#### [To-do item]
Can you write out the items from the line with "Around what value" through the end of the items, swapping "tallest" for "highest" and leaving everything else unchanged?

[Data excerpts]
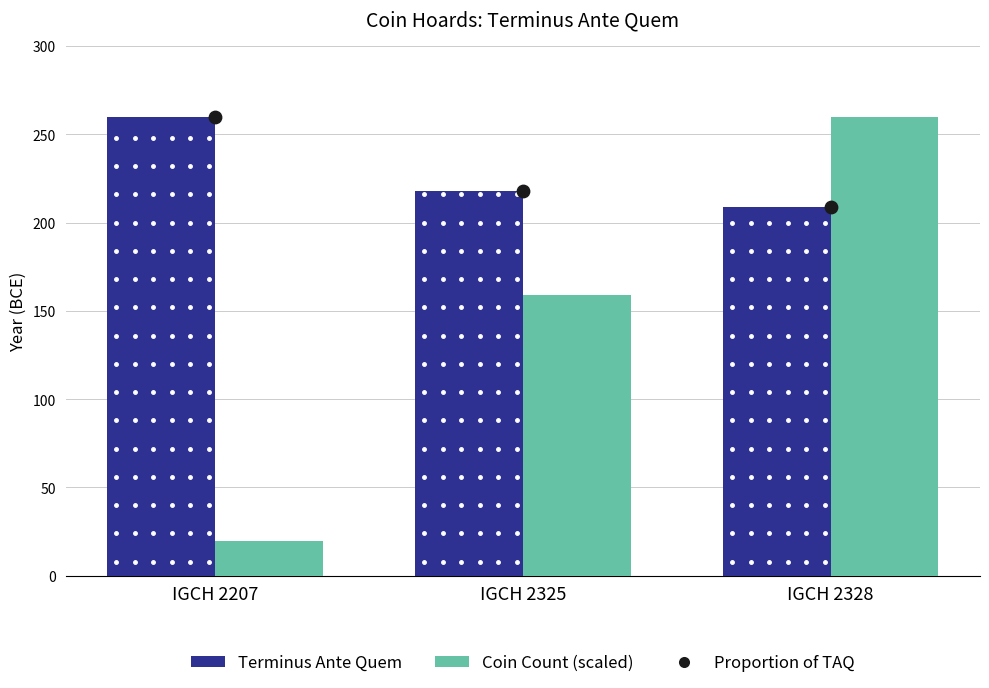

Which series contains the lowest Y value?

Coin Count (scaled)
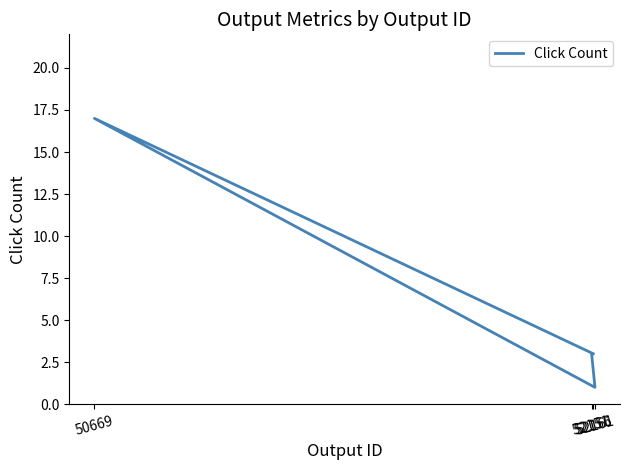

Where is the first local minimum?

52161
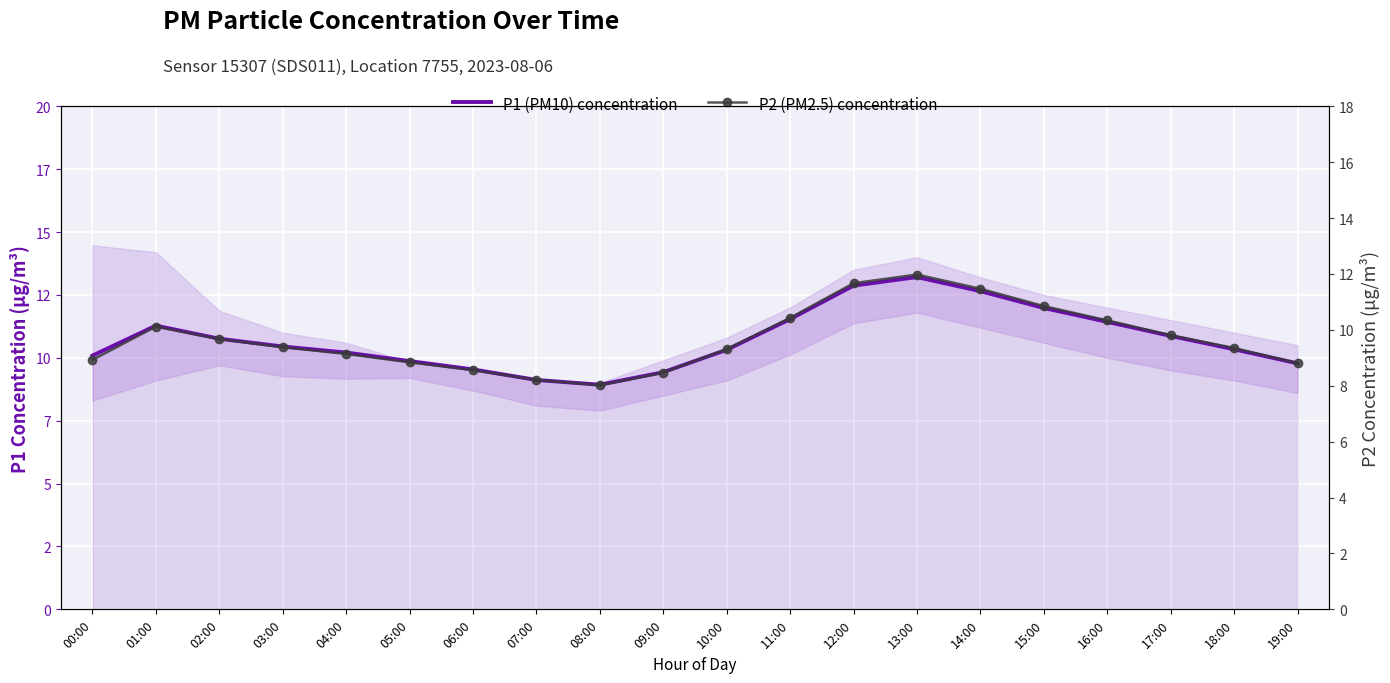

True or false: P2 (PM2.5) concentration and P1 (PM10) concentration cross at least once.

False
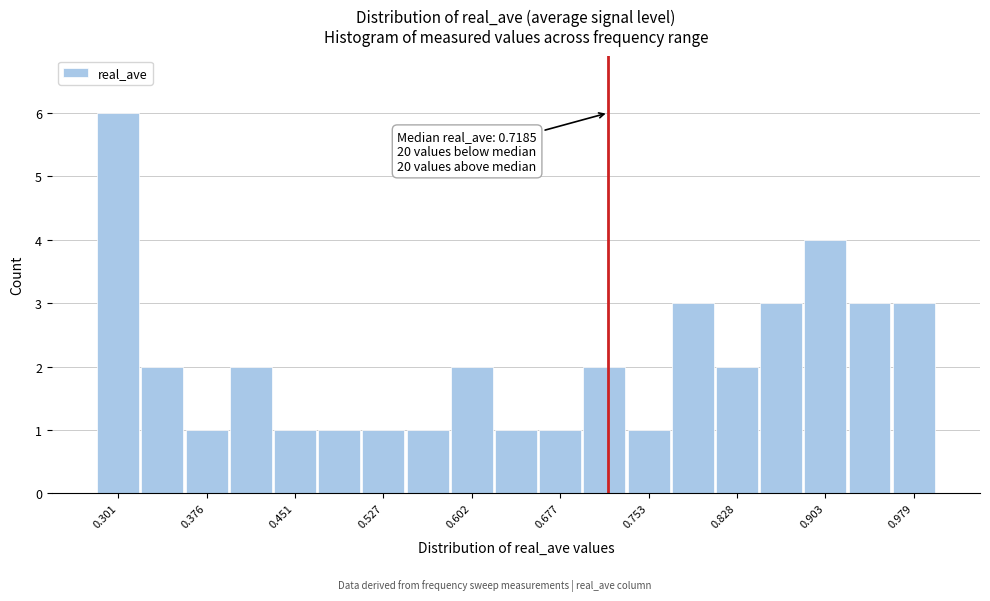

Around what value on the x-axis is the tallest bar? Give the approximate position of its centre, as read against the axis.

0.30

#### [Your solution]
Around what value on the x-axis is the highest bar? Give the approximate position of its centre, as read against the axis.

0.30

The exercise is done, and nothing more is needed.